James Clapper, a former Director of National Intelligence, said the Iranians had three audiences in carrying out the missile strike: their own public, the U.S. and the Iraqis. “Zarif’s statement was very temperate, and implies they have ‘concluded’ their retaliation,” he said. “We may well have dodged a bullet, if Trump can contain himself.”

The Trump Administration on Friday urged all American citizens to leave Iraq “immediately.” The counter-ISIS battle, which is largely run out of Iraq, has been halted indefinitely. And 3,500 additional soldiers have arrived in the region on snap deployment orders, joining the 15,000 American troops sent to the Middle East since the situation with Iran began to deteriorate last spring.

“On almost a daily basis, the military has had to react to the President’s decisions, rather than plan for them,” says Chuck Hagel, a former U.S. Defense Secretary and Republican Senator from Nebraska. “It could come in an off-the-cuff comment or Twitter or in an emotional outburst. It’s a dangerously dysfunctional way of doing business that opens the door to unintended consequences.”

Tensions between Washington and Tehran have been building since the Trump Administration walked away from the landmark 2015 nuclear deal and began levying crippling economic sanctions more than a year ago. It remains unclear what the lasting price of the latest confrontations with Iran will be for the U.S.

NATO allies Germany and Canada have begun to draw down forces from central Iraq out of concern of the volatility in the region.

At the same time, confusion has deepened over the future of American forces in the country, after Iraqi Prime Minister Adel Abdel Mahdi requested the U.S. military to clarify how a letter stating the U.S. was preparing to withdraw troops was mistakenly sent to his office.

The unsigned letter, which the Pentagon claims was sent in error, surfaced online just one day after Iraq’s parliament made a non-binding vote to expel all foreign forces from the country. Mahdi said during a televised cabinet meeting the letter looked official to him. “It’s not a piece of paper that fell off the printer or reached us by coincidence,” he said, adding that it was translated in Arabic and English.

The White House and Pentagon have yet to explain how a “draft” of the unsigned letter from Marine Brigadier General William Seely, who commands the U.S.-led military coalition against ISIS in Baghdad, was sent out. Defense Department officials were left scrambling in the halls of the Pentagon for more than 90 minutes as journalists sought an explanation on the letter after it was published Monday by the Reuters and AFP wire services.

Even Defense Secretary Mark Esper and Joint Chiefs of Staff Chairman Gen. Mark Milley couldn’t answer whether the letter was authentic and, if it was, what it meant. “I don’t know what it is,” Esper said Monday during a hastily planned press briefing, referring to the letter. “We’re trying to find out where that’s coming from, what that is.” About five minutes after the briefing concluded, Milley made a phone call and returned to tell reporters: “That letter is a draft, it was a mistake, it was unsigned, it should never have been released.”

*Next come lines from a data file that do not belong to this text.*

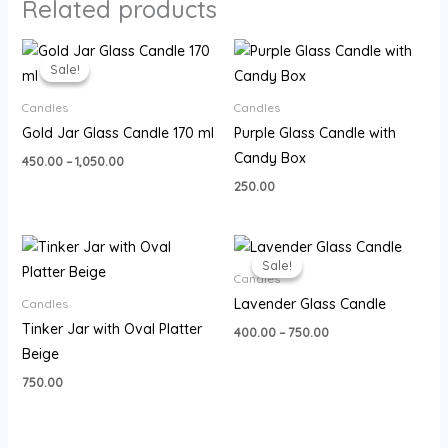
Related products
Price
range:
Sale!
Sale!
₹450.00
through
Candles
Candles
₹1,050.00
Gold Jar Glass Candle 170 ml
Purple Glass Candle with
Candy Box
450.00
–
1,050.00
250.00
Price
range:
Sale!
Sale!
₹400.00
Candles
through
Lavender Glass Candle
Candles
₹750.00
Tinker Jar with Oval Platter
400.00
–
750.00
Beige
750.00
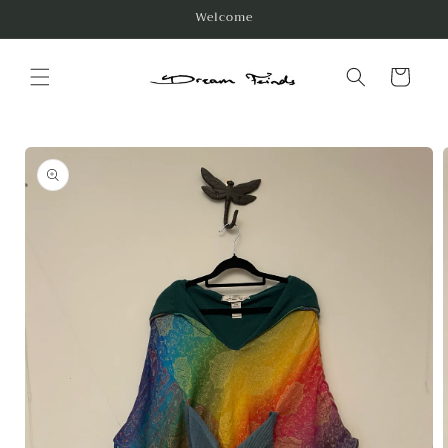
Skip to
Welcome
content
Cart
Skip to
product
information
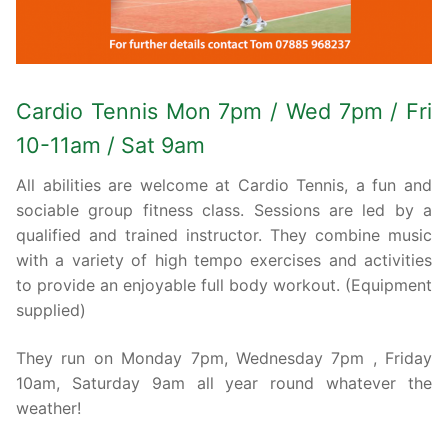
Cardio Tennis Mon 7pm / Wed 7pm / Fri
10-11am / Sat 9am
All abilities are welcome at Cardio Tennis, a fun and
sociable group fitness class. Sessions are led by a
qualified and trained instructor. They combine music
with a variety of high tempo exercises and activities
to provide an enjoyable full body workout. (Equipment
supplied)
They run on Monday 7pm, Wednesday 7pm , Friday
10am, Saturday 9am all year round whatever the
weather!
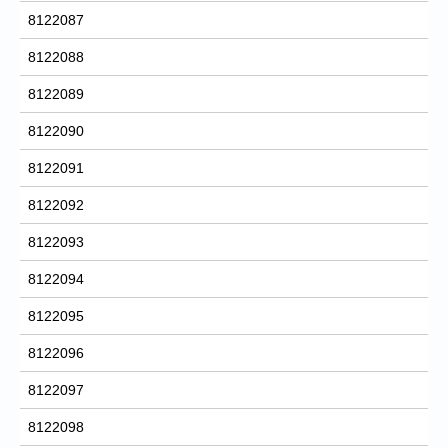
8122087
8122088
8122089
8122090
8122091
8122092
8122093
8122094
8122095
8122096
8122097
8122098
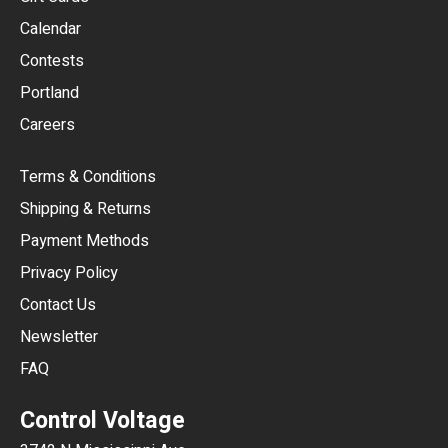
GBP
Calendar
USD
Contests
Portland
AUD
Careers
CAD
Terms & Conditions
CHF
Shipping & Returns
CNY
Payment Methods
HKD
Privacy Policy
JPY
Contact Us
Newsletter
ARS
FAQ
CLP
Control Voltage
DKK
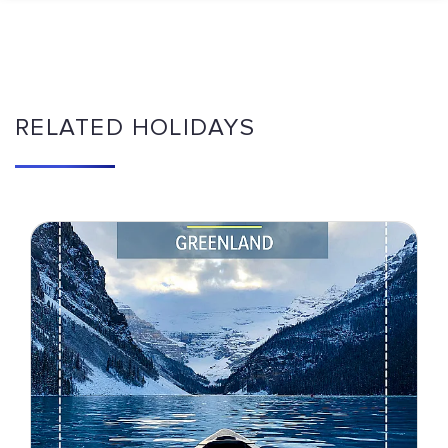
RELATED HOLIDAYS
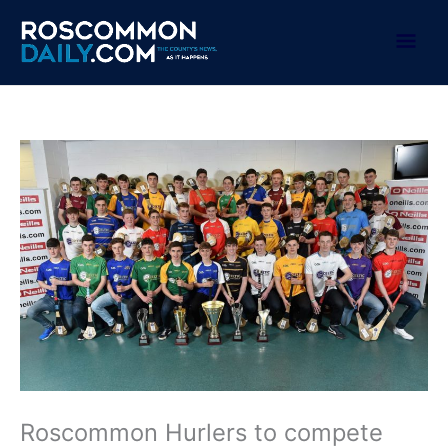
Skip
to
Mai
content
Men
Roscommon Hurlers to compete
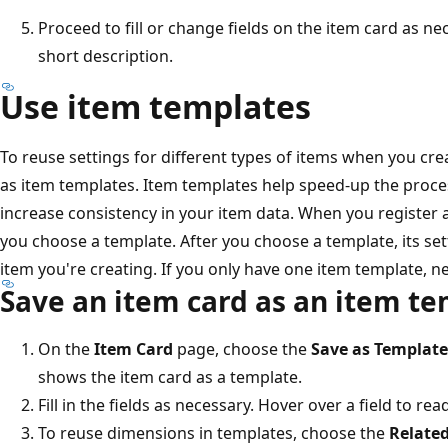
Proceed to fill or change fields on the item card as ne
short description.
Use item templates
To reuse settings for different types of items when you cr
as item templates. Item templates help speed-up the proce
increase consistency in your item data. When you register 
you choose a template. After you choose a template, its sett
item you're creating. If you only have one item template, n
Save an item card as an item t
On the
Item Card
page, choose the
Save as Template
shows the item card as a template.
Fill in the fields as necessary. Hover over a field to rea
To reuse dimensions in templates, choose the
Relate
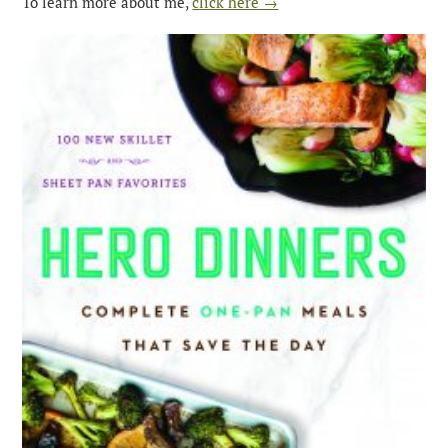
To learn more about me,
click here →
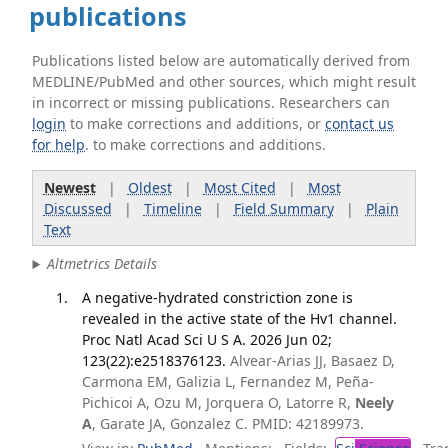
publications
Publications listed below are automatically derived from
MEDLINE/PubMed and other sources, which might result
in incorrect or missing publications. Researchers can
login
to make corrections and additions, or
contact us
for help
. to make corrections and additions.
Newest
|
Oldest
|
Most Cited
|
Most
Discussed
|
Timeline
|
Field Summary
|
Plain
Text
Altmetrics Details
A negative-hydrated constriction zone is
revealed in the active state of the Hv1 channel.
Proc Natl Acad Sci U S A. 2026 Jun 02;
123(22):e2518376123.
Alvear-Arias JJ, Basaez D,
Carmona EM, Galizia L, Fernandez M, Peña-
Pichicoi A, Ozu M, Jorquera O, Latorre R,
Neely
A
, Garate JA, Gonzalez C. PMID: 42189973.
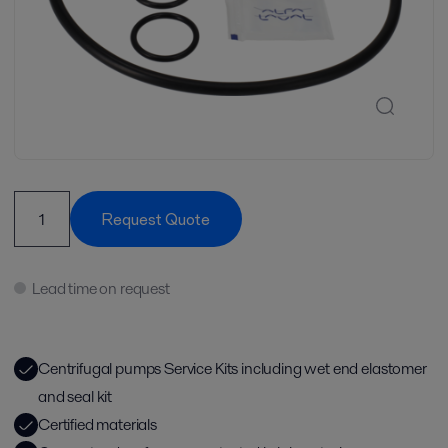
Request Quote
Lead time on request
Centrifugal pumps Service Kits including wet end elastomer
and seal kit
Certified materials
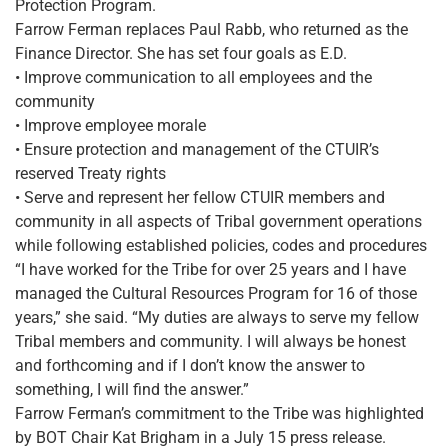
Protection Program.
Farrow Ferman replaces Paul Rabb, who returned as the
Finance Director. She has set four goals as E.D.
• Improve communication to all employees and the
community
• Improve employee morale
• Ensure protection and management of the CTUIR’s
reserved Treaty rights
• Serve and represent her fellow CTUIR members and
community in all aspects of Tribal government operations
while following established policies, codes and procedures
“I have worked for the Tribe for over 25 years and I have
managed the Cultural Resources Program for 16 of those
years,” she said. “My duties are always to serve my fellow
Tribal members and community. I will always be honest
and forthcoming and if I don’t know the answer to
something, I will find the answer.”
Farrow Ferman’s commitment to the Tribe was highlighted
by BOT Chair Kat Brigham in a July 15 press release.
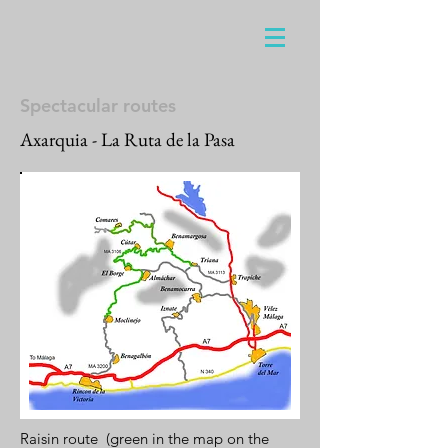
Spectacular routes
Axarquia - La Ruta de la Pasa
Raisin route (green in the map on the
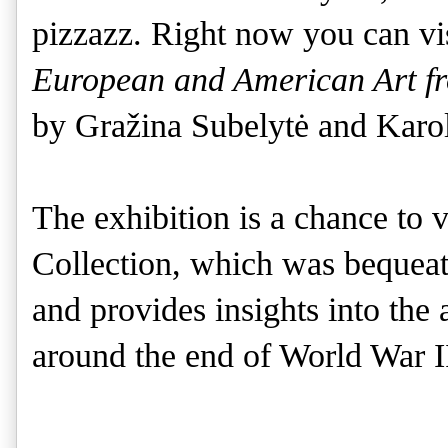
pizzazz. Right now you can vi
European and American Art fr
by Gražina Subelytė and Karol
The exhibition is a chance to 
Collection, which was bequea
and provides insights into the
around the end of World War 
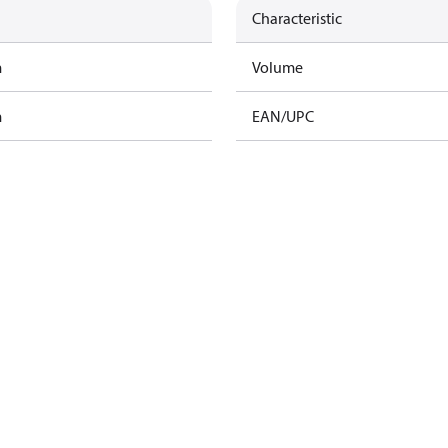
Characteristic
m
Volume
m
EAN/UPC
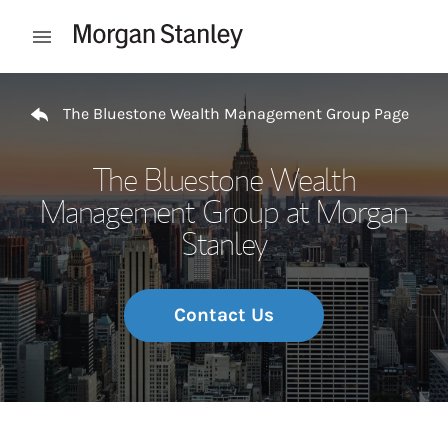
Skip to content
Open mobile menu
Return to Nav
The Bluestone Wealth Management Group Page
The Bluestone Wealth
Management Group at Morgan
Stanley
Contact Us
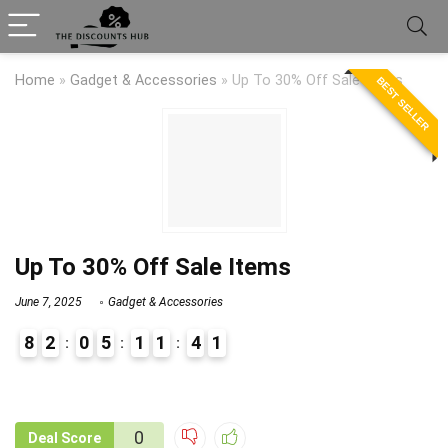
Home
»
Gadget & Accessories
»
Up To 30% Off Sale Items
BEST SELLER
Up To 30% Off Sale Items
June 7, 2025
Gadget & Accessories
8
2
0
5
1
1
4
1
9
1
0
Deal Score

The pair emphasized that no American forces would be leaving Iraq, in fact just the opposite. About 3,000 paratroopers from the 82nd Airborne Division packed up their weapons and equipment and said goodbye to their family members at Fort Bragg in North Carolina for a snap deployment to Kuwait to help deal with hostilities.

In the city of Fayetteville, where many of the soldiers’ families live, the community was settling into the uneasy routine of awaiting their safe return, says Mayor Mitch Colvin. Yellow ribbons went up around town and local churches put up messages calling for prayers on marquees. “Unfortunately, this is something that we, as a community, have grown accustomed to over the past 20 years,” he says. “It’s never easy. We all see what’s going on in the news. We just pray that this deployment is quick and that all our brave soldiers come home safe.”